ECLI:NL:TGDKG:2020:25 kamer voor gerechtsdeurwaarders Amsterdam C/13/678194 / DW RK 20/14

ECLI: ECLI:NL:TGDKG:2020:25
Datum uitspraak: 24-03-2020
Datum publicatie: 01-04-2020
Zaaknummer(s): C/13/678194 / DW RK 20/14
Onderwerp: Ambtshandelingen (art. 2 Gdw)
Beslissingen:
Inhoudsindicatie:   Beslissing op verzet. Verschoonbare termijnoverschrijding. Het had op de weg van de gerechtsdeurwaarders gelegen om klaagster (nogmaals) in de gelegenheid te stellen om tot betaling van de restantvordering over te gaan, nadat het beslag op het inkomen van haar ex-partner was mislukt. Door gelijk over te gaan tot het leggen van beslag op de bankrekening van de ex-partner van klaagster zijn de kosten opgelopen. Deze kosten hadden eventueel voorkomen kunnen worden als klaagster nogmaals was aangeschreven. Verzet en klacht gegrond. Maatregel van waarschuwing.

KAMER VOOR GERECHTSDEURWAARDERS TE AMSTERDAM

Beslissing van 24 maart 2020 zoals bedoeld in artikel 39, vierde lid, van de Gerechtsdeurwaarderswet inzake de beslissing van 26 november 2019 met zaaknummer C/13/663827 / DW RK 19/142 en het daartegen ingestelde verzet met zaaknummer C/13/678194 / DW RK 20/14 LvB/WdJ ingesteld door:

[ ],

wonende te [ ],

klaagster,

tegen:

1. [ ],

2. [ ],

gerechtsdeurwaarders te [ ],

beklaagden.

1. Ontstaan en verloop van de procedure

Bij klachtenformulier met bijlagen, ingekomen op 22 maart 2019, heeft klaagster een klacht ingediend tegen het (kantoor van) beklaagden, hierna: de gerechtsdeurwaarders. Bij brief van 9 mei 2019 heeft klaagster haar klacht aangevuld. Bij verweerschrift, ingekomen op 6 juni 2019, hebben de gerechtsdeurwaarders op de klacht gereageerd. Bij beslissing van 26 november 2019 heeft de voorzitter de klacht als kennelijk ongegrond afgewezen. Klaagster is een afschrift van de beslissing van de voorzitter toegezonden bij brief van diezelfde datum. Bij brief met bijlagen, ingekomen op 10 januari 2020, heeft klaagster verzet ingesteld tegen de beslissing van de voorzitter. Het verzetschrift is behandeld ter openbare terechtzitting van 11 februari 2020 alwaar klaagster en gerechtsdeurwaarder sub 2 zijn verschenen. Van de behandeling ter zitting zijn aantekeningen gemaakt. De uitspraak is bepaald op 24 maart 2020.

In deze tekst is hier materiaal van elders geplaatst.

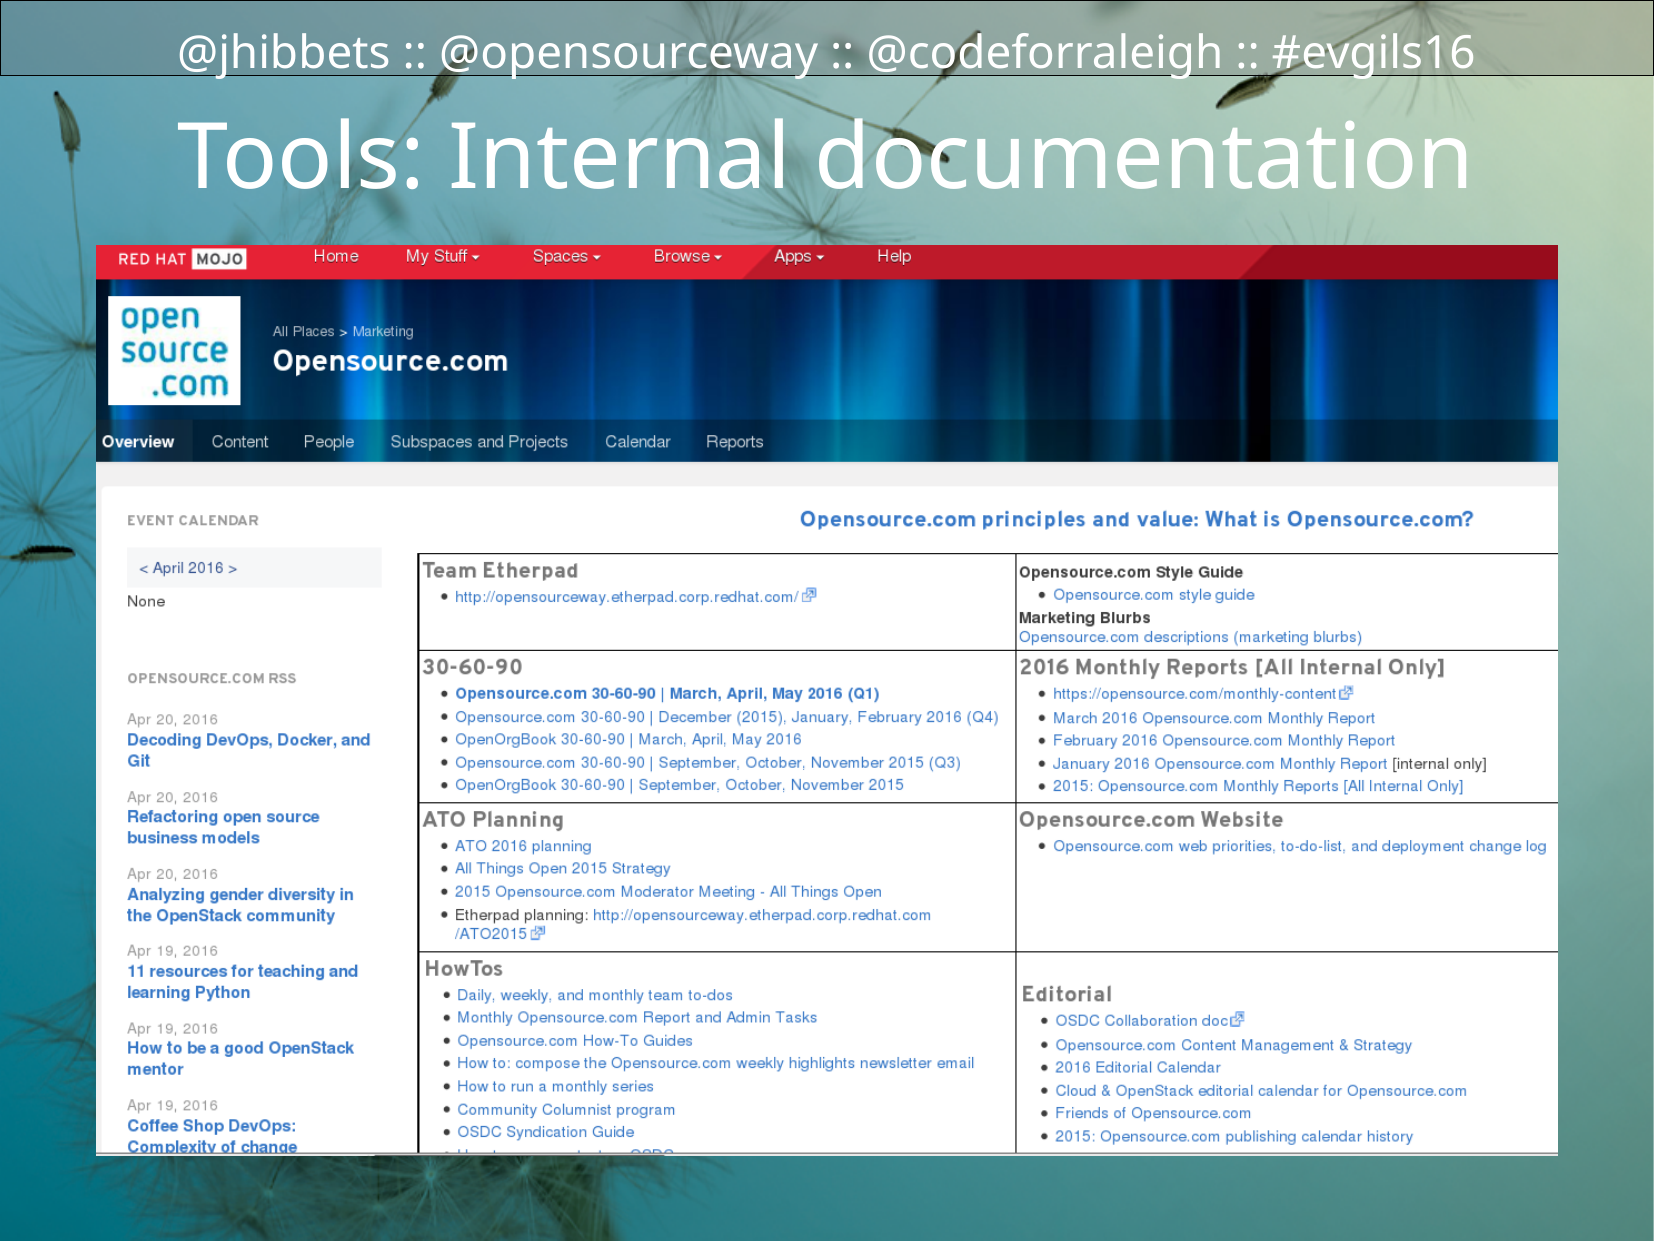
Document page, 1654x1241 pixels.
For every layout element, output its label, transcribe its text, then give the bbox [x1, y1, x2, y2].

picture [0, 76, 1654, 1241]
title Tools: Internal documentation [82, 49, 1571, 257]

2. De ontvankelijkheid van het verzet

2.1 Het verzet dient op grond van de wet te worden ingediend binnen veertien dagen na verzending van de brief met de beslissing van de voorzitter. De beslissing is verzonden op 26 november 2019. De termijn begon daarmee te lopen op

27 november 2019 en eindigde op 10 december 2019. Het verzet is ingekomen op

10 januari 2020, dus buiten de termijn van veertien dagen, zodat klaagster om die reden in het verzet niet-ontvankelijk verklaard zou moeten worden.

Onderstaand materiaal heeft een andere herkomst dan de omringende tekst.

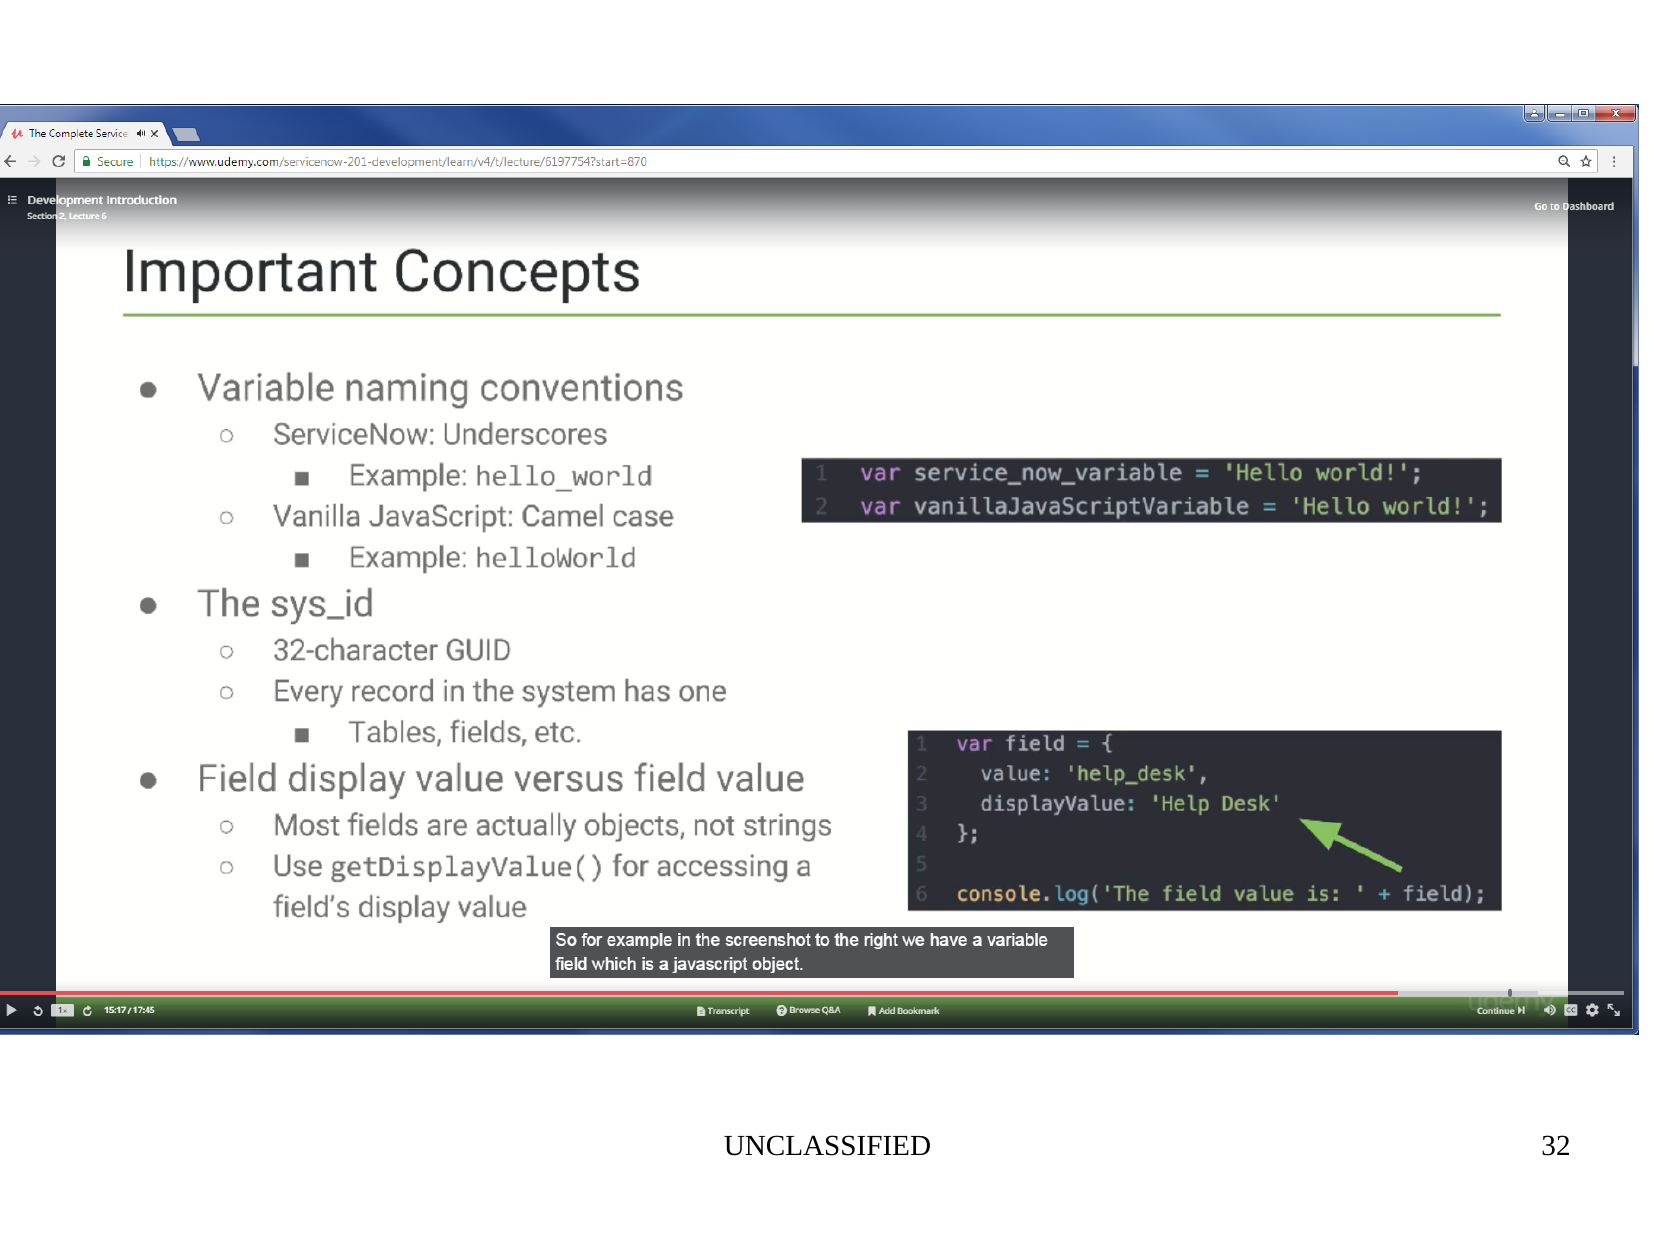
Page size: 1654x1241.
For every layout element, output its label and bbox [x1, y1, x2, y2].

2.2 De kamer overweegt dat sprake is van een verschoonbare termijnoverschrijding. Klaagster heeft aangevoerd dat de beslissing van de voorzitter bij haar buurvrouw is bezorgd. Omdat haar buurvrouw in een verzorgingshotel verblijft en de dochter van de buurvrouw niet dagelijks bij de woning langs gaat, heeft klaagster de beslissing pas later ontvangen. Klaagster zal daarom in het verzet worden ontvangen.

3. De feiten

Uitgegaan wordt van de volgende feiten en omstandigheden:

-           Bij vonnis van de rechtbank Rotterdam van 22 april 2016 zijn klaagster en haar ex-partner hoofdelijk veroordeeld tot betaling van een geldsom en de proceskosten aan [ ].

-           Op 9 mei 2016 hebben de gerechtsdeurwaarders de grosse van het vonnis betekend aan klaagster en haar ex-partner.

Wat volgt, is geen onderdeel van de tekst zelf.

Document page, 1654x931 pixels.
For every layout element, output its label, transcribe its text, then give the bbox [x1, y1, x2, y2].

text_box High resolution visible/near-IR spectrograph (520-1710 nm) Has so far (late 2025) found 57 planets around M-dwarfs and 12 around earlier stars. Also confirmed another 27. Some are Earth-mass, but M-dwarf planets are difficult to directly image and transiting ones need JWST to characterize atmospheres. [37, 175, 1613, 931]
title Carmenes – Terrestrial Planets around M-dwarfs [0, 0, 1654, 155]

-           Op 31 mei 2016 heeft klaagster in totaal 179,79 voldaan in plaats van het totaal verschuldigde bedrag ad € 346,16.

-           Bij brief van 6 juni 2016 is klaagster door de gerechtsdeurwaarders geïnformeerd over het restant verschuldigde thans € 170,08.

-           Op 11 mei 2017 hebben de gerechtsdeurwaarders ten laste van de ex-partner beslag gelegd op zijn inkomen onder diens werkgever.

-           Op 17 mei 2017 is het proces-verbaal van dit beslag openbaar betekend.

-           Op 25 oktober 2017 hebben de gerechtsdeurwaarders ten laste van de ex-partner beslag gelegd onder de naamloze vennootschap ING Bank N.V.

-           Op 30 oktober 2017 is het proces-verbaal van het bankbeslag aan de ex-partner betekend.

-           Bij brieven van 18 januari, 24 januari en 5 februari 2019 is klaagster een vorderingsspecificatie toegestuurd en is zij geïnformeerd over het restant verschuldigde.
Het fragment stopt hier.